▶ Requirement: Select the lines below containing the word "worn".

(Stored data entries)
====
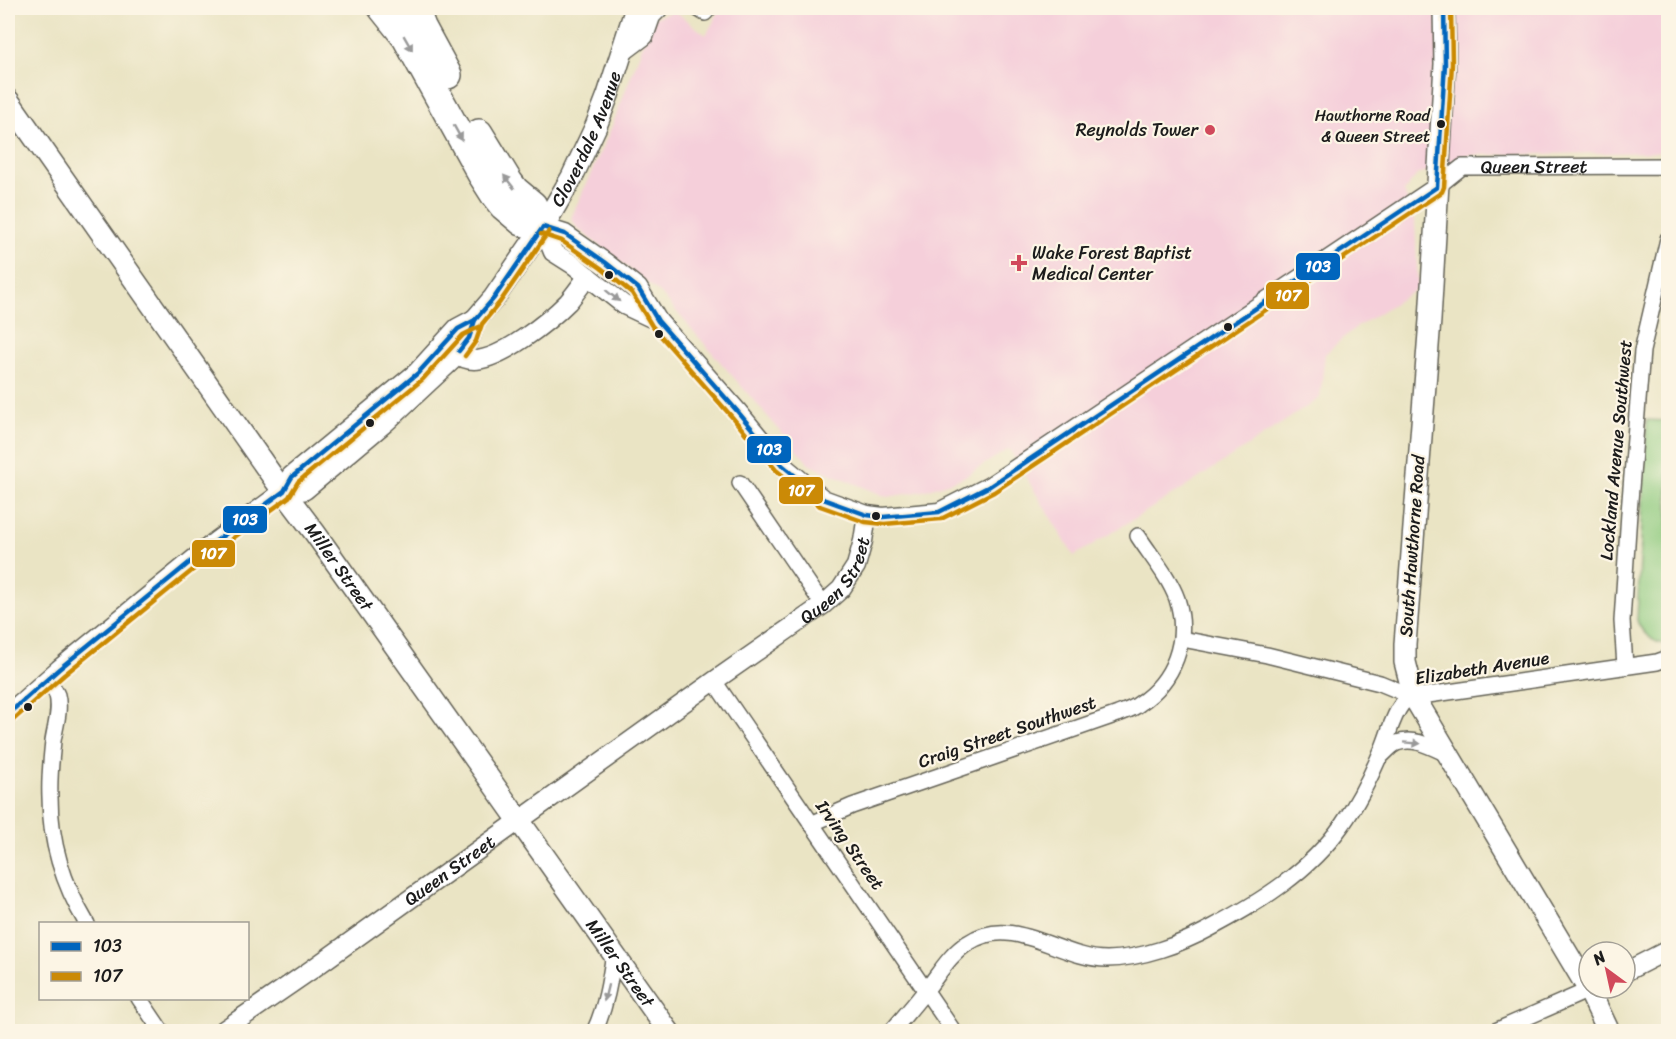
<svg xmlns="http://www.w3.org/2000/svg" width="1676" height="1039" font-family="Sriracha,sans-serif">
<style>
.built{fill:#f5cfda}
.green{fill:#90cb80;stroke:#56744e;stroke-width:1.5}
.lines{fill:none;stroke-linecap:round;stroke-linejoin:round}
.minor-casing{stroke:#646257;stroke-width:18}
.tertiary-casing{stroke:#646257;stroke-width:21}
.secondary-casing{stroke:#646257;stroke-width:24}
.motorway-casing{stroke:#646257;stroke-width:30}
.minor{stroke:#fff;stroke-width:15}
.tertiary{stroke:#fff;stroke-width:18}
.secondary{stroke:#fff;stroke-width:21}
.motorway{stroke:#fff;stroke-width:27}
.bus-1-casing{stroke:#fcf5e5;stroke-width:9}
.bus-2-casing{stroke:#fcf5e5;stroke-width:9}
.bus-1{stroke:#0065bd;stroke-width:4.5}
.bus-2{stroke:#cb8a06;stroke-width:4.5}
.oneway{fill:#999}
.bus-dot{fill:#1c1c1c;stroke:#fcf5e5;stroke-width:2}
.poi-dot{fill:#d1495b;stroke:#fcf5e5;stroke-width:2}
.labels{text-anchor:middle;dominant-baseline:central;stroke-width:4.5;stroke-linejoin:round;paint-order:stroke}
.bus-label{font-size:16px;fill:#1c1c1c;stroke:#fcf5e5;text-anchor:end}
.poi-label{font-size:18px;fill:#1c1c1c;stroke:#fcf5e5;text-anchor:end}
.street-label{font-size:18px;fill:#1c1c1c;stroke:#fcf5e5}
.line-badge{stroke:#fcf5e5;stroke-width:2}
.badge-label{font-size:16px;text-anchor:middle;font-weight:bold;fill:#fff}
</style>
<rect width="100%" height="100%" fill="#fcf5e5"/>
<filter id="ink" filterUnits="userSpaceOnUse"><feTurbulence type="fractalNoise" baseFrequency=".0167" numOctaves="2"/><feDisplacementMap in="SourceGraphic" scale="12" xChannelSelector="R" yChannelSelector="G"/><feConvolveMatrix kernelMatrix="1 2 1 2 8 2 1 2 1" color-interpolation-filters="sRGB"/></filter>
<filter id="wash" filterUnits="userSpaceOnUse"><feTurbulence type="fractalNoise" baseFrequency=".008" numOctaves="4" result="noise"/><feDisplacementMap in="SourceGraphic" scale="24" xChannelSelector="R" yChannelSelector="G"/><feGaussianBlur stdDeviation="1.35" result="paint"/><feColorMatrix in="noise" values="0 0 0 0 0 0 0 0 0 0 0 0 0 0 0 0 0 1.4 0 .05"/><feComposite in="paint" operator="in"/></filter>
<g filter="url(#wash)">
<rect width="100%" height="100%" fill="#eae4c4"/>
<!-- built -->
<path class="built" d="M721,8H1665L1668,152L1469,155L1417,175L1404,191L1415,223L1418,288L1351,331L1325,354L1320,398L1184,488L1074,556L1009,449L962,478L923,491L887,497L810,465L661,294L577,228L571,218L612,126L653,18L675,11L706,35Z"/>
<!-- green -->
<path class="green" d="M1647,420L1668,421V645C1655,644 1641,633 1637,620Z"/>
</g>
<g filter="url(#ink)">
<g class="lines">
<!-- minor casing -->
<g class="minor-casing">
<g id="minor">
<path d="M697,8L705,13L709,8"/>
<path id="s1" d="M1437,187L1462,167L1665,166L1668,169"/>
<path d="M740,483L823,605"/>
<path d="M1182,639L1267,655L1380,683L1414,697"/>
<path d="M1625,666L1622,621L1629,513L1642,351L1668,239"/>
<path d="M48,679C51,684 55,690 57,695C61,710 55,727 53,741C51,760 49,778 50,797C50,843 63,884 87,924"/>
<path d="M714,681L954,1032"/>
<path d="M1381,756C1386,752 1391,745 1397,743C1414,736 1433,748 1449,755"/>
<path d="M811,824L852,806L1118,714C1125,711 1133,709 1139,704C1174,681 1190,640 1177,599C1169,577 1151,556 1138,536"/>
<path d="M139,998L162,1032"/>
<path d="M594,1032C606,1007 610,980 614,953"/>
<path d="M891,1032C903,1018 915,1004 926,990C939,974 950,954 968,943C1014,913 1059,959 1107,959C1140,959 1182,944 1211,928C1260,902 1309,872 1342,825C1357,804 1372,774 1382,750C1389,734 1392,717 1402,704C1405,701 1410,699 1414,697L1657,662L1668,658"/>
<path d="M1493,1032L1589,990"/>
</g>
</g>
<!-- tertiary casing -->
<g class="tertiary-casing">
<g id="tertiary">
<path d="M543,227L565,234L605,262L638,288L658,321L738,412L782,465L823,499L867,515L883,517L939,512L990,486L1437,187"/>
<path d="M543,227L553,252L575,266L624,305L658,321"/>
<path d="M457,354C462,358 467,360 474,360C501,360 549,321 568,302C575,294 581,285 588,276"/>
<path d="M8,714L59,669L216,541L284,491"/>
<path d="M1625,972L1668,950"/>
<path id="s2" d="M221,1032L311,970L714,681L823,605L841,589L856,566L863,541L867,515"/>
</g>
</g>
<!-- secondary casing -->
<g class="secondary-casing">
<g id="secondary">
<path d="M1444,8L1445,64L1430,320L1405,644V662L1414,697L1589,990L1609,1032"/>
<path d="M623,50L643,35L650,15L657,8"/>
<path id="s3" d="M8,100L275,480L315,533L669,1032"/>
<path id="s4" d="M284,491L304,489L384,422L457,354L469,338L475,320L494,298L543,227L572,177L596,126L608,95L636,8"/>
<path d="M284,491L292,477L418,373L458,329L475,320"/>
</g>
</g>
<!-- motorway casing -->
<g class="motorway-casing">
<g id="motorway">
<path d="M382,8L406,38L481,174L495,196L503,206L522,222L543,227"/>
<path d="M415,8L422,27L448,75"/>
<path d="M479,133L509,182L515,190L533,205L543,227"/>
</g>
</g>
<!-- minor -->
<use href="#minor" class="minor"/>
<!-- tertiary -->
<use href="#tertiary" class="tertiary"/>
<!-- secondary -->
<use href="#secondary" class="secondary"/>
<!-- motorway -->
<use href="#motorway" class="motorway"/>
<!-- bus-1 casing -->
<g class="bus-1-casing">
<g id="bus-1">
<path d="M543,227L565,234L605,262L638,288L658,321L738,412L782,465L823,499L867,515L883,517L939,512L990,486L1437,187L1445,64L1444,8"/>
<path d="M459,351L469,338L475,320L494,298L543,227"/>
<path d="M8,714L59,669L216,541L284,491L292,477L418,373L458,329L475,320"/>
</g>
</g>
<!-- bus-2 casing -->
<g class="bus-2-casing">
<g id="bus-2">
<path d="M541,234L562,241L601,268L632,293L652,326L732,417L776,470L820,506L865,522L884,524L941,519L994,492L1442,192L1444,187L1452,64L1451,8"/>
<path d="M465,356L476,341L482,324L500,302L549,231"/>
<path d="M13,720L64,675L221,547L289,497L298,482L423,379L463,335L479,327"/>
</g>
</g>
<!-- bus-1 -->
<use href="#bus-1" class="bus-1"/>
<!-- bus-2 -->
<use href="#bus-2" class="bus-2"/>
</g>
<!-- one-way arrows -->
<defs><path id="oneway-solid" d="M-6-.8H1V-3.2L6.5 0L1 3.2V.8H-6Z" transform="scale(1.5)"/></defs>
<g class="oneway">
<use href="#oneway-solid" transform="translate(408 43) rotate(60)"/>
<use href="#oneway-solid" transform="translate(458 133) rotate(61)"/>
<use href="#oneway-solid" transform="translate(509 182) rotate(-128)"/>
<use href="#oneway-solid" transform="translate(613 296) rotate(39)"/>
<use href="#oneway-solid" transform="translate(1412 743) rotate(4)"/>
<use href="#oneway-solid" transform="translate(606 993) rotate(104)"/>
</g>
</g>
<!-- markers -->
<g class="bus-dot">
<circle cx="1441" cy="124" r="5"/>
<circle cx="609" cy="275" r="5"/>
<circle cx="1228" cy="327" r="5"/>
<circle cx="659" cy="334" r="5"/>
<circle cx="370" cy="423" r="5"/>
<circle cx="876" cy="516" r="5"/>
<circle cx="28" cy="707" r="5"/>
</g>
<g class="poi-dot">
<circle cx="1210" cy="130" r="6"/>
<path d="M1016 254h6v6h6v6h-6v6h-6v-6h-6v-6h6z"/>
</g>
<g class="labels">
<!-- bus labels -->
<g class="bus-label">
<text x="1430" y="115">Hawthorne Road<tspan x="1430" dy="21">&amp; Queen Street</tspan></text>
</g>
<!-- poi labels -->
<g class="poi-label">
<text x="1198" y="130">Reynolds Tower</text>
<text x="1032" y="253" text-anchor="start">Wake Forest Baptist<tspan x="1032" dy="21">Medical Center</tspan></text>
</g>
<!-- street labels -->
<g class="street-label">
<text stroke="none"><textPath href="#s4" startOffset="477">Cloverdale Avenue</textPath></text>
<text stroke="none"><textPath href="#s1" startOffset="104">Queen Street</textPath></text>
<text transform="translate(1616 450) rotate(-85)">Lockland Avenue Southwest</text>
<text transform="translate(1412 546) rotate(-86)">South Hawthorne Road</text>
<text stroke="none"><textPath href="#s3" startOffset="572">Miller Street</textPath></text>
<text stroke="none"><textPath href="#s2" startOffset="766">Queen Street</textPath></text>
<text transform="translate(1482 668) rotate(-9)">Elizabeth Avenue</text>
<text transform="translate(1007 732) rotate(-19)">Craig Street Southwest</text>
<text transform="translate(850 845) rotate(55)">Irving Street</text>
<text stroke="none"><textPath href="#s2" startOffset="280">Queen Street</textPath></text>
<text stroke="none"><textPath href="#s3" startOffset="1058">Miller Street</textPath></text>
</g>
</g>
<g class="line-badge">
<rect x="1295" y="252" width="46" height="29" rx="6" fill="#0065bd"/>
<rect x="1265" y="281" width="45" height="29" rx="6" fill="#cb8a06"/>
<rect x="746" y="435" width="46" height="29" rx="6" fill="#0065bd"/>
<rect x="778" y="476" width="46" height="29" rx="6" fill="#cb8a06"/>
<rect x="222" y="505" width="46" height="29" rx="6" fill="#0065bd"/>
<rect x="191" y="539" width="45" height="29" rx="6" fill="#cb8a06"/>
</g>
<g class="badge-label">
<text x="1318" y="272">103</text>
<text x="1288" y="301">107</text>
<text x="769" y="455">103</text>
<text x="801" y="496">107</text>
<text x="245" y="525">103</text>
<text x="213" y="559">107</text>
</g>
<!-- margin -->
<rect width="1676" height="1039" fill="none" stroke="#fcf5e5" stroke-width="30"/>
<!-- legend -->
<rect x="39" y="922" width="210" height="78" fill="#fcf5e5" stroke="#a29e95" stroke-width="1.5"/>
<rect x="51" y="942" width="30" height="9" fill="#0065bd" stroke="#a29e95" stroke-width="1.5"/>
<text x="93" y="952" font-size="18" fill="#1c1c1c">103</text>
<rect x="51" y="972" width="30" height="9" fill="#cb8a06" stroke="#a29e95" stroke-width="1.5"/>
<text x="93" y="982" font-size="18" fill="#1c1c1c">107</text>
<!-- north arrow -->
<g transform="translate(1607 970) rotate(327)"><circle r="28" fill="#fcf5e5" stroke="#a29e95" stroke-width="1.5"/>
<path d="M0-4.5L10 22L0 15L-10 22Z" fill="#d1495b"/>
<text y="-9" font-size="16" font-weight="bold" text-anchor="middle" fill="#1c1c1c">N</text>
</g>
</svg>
====
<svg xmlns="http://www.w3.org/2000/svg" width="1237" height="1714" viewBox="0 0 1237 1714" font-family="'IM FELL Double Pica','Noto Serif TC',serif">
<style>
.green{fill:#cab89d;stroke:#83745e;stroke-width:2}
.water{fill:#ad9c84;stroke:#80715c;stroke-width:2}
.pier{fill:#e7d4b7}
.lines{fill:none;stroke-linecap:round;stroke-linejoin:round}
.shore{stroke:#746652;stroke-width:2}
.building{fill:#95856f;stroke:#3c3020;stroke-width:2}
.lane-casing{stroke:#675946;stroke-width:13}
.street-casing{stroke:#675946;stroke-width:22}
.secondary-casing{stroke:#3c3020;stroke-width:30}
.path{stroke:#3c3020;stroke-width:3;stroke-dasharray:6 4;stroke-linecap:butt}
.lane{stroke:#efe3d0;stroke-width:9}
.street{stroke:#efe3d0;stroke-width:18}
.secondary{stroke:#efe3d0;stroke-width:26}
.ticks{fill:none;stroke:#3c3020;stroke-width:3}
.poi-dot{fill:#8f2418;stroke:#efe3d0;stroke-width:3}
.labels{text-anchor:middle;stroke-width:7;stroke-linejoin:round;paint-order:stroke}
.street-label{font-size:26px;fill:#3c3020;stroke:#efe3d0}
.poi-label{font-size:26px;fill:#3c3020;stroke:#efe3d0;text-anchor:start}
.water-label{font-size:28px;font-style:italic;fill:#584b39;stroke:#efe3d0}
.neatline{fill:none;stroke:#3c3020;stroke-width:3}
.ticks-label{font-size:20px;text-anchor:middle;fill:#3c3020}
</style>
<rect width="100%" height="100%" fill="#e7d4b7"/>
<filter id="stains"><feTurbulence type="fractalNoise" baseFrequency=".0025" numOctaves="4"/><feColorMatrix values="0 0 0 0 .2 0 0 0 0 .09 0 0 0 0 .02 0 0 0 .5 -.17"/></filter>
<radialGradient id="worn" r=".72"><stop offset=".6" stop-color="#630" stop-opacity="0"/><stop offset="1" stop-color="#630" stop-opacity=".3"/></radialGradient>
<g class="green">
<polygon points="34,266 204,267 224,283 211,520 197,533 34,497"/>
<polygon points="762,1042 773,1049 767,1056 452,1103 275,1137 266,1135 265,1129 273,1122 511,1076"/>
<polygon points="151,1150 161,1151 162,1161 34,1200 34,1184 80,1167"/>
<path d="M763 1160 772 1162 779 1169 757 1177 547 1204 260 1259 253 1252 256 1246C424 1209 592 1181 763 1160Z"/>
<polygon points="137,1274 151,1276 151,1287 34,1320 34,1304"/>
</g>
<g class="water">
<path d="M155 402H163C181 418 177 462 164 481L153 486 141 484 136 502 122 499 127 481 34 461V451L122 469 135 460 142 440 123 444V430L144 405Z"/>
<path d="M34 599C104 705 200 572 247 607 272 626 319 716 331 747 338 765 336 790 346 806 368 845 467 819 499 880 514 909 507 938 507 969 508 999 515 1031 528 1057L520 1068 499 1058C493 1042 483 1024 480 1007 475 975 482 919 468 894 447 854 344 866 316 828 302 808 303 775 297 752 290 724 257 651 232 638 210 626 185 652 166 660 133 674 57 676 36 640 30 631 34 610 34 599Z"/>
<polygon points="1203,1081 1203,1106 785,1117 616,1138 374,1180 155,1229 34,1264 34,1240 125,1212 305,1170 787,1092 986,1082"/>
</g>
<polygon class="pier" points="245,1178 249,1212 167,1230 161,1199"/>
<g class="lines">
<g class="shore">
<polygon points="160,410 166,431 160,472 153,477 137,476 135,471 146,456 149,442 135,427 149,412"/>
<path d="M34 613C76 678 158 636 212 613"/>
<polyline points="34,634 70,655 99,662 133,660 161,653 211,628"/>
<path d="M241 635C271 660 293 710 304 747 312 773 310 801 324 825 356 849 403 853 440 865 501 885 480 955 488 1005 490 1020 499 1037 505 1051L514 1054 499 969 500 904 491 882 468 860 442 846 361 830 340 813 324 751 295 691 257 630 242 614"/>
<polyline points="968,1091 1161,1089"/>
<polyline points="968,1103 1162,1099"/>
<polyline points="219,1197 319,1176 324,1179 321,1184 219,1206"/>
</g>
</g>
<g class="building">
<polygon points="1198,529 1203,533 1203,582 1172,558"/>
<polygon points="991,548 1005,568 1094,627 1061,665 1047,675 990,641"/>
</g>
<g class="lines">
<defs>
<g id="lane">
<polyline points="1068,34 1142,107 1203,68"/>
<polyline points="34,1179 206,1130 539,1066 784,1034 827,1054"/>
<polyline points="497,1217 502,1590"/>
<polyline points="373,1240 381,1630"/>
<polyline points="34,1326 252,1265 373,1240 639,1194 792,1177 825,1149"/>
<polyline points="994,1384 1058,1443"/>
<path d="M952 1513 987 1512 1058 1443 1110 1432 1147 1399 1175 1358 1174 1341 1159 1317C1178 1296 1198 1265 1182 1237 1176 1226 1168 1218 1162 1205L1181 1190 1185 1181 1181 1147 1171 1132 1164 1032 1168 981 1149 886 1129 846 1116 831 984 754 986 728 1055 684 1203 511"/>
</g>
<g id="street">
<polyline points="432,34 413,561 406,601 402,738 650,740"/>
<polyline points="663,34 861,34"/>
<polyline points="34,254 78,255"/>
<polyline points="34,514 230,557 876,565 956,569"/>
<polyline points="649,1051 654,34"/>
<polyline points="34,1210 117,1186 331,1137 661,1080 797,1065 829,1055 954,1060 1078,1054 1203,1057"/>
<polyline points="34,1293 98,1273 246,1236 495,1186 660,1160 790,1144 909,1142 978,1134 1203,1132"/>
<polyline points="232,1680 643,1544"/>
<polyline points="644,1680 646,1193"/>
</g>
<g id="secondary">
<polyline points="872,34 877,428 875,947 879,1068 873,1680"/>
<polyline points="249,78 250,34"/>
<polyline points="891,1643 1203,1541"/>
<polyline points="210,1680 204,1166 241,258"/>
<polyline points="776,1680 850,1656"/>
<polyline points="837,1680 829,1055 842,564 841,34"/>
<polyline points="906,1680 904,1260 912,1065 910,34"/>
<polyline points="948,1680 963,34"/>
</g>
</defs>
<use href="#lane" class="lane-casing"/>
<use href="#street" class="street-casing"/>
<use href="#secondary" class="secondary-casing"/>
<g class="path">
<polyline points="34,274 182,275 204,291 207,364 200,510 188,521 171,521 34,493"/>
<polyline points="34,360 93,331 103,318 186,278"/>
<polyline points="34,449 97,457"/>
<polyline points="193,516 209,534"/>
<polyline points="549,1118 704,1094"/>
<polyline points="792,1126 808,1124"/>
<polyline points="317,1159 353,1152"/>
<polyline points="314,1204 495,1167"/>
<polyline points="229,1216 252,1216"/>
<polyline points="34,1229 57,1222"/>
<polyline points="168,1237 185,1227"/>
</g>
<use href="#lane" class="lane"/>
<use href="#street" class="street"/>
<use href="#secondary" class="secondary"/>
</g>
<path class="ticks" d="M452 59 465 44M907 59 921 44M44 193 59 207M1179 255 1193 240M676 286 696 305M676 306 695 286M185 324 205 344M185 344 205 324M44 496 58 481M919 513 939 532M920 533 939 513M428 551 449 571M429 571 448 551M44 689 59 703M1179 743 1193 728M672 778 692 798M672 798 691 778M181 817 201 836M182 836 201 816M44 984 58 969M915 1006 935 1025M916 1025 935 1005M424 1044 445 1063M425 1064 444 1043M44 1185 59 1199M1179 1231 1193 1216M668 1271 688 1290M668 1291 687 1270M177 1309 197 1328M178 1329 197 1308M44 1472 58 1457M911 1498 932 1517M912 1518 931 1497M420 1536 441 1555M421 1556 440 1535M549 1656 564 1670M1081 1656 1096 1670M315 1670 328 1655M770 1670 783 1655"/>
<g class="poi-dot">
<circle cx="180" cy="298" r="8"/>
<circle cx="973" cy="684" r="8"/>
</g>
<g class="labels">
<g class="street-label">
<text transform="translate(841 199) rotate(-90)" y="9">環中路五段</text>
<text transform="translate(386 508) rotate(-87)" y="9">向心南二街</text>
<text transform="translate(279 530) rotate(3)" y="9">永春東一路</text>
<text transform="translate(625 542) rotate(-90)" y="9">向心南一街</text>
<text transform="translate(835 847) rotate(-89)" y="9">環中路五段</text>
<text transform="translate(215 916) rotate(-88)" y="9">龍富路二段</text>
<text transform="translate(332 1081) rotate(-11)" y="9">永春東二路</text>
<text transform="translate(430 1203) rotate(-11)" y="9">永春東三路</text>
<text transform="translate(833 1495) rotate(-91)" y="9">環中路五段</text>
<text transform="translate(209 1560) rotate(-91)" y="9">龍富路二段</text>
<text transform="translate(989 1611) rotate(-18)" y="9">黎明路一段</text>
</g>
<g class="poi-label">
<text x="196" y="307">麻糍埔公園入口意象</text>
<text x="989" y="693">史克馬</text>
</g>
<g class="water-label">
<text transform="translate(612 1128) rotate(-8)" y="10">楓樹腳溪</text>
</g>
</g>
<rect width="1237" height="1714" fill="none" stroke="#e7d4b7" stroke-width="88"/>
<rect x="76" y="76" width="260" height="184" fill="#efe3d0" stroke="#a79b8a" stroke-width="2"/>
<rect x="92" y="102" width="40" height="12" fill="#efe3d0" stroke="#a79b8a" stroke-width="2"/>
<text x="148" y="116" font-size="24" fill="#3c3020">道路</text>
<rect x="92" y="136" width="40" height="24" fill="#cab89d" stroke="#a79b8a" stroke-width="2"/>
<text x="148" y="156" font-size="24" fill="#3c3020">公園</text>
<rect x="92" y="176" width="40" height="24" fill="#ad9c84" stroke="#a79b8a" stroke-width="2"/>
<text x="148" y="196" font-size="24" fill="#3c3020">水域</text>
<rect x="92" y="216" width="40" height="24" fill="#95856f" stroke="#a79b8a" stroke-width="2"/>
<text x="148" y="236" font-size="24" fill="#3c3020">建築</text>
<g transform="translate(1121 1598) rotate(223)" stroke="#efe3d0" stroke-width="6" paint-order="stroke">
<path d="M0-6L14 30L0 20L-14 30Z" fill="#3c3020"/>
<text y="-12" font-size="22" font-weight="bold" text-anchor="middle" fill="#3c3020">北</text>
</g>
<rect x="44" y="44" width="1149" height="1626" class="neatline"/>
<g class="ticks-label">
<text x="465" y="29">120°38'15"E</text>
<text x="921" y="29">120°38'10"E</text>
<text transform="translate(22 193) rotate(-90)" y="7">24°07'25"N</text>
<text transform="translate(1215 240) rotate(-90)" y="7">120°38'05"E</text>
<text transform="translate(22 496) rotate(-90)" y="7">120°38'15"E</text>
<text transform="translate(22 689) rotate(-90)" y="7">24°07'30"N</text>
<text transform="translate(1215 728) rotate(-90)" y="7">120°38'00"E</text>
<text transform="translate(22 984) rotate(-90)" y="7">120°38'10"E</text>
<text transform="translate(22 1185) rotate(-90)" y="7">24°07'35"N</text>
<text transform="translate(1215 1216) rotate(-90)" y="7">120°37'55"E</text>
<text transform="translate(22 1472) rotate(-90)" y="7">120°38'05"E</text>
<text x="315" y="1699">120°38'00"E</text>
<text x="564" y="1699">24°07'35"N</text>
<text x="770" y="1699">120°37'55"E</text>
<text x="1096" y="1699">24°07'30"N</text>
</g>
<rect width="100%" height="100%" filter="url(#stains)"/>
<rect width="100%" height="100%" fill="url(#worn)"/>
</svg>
====
▶ Answer to the problem:
<radialGradient id="worn" r=".72"><stop offset=".6" stop-color="#630" stop-opacity="0"/><stop offset="1" stop-color="#630" stop-opacity=".3"/></radialGradient>
<rect width="100%" height="100%" fill="url(#worn)"/>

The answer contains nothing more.